The numbers of notified cases of most vaccine-preventable diseases reported in NSW is low although occasional outbreaks do occur. In NSW, outbreaks of vaccine-preventable disease are usually the result of non-vaccinated people travelling to countries where vaccine-preventable disease is more common, as was the case in the measles outbreak where 84% of cases reported in NSW had either travelled overseas or had had contact with someone who had recently travelled overseas.

Epidemics of vaccine-preventable disease occur from time to time. For pertussis, outbreaks occur every 3–4 years and are thought to be the result of waning immunity, particularly in adults and adolescents who become a significant reservoir for infection. Ongoing review of vaccines and vaccination schedules is paramount in preventing vaccine-preventable disease.

The data derived from notifications of vaccine-preventable disease are subject to several limitations. Notification data are likely to underestimate the true number of cases of disease for two reasons. Firstly, many infections can be mild, so people may not present for medical attention. For those who do present, notification relies on a diagnosis being made and appropriate laboratory tests being ordered.
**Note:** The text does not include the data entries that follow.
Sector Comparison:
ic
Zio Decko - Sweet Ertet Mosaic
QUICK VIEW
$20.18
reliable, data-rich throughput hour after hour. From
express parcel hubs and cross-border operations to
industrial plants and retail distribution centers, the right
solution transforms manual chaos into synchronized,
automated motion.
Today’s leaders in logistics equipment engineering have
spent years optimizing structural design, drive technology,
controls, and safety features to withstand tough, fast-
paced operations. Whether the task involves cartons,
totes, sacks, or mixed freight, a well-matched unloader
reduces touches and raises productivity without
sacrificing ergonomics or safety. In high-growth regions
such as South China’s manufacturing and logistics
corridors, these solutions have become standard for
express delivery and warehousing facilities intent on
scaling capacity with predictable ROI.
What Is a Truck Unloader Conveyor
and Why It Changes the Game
Secondly, positive diagnoses may not be notified by the doctor, laboratory or hospital to public health units as required under the Public Health Act for a variety of reasons. Nonetheless, assuming these biases are relatively stable over time, vaccine-preventable disease notification data do provide a useful indication of the trends in disease incidence in NSW.

The current low numbers of notified cases of most vaccine-preventable diseases in NSW is largely the result of reaching and maintaining high vaccination coverage levels. Reporting and disease estimates from surveillance systems can be affected by changes in disease awareness, laboratory diagnostic tests and testing protocols, case definitions, and reporting practices over time. However, ongoing surveillance for vaccine-preventable disease is important to identify changes to disease incidence and to inform appropriate public health action.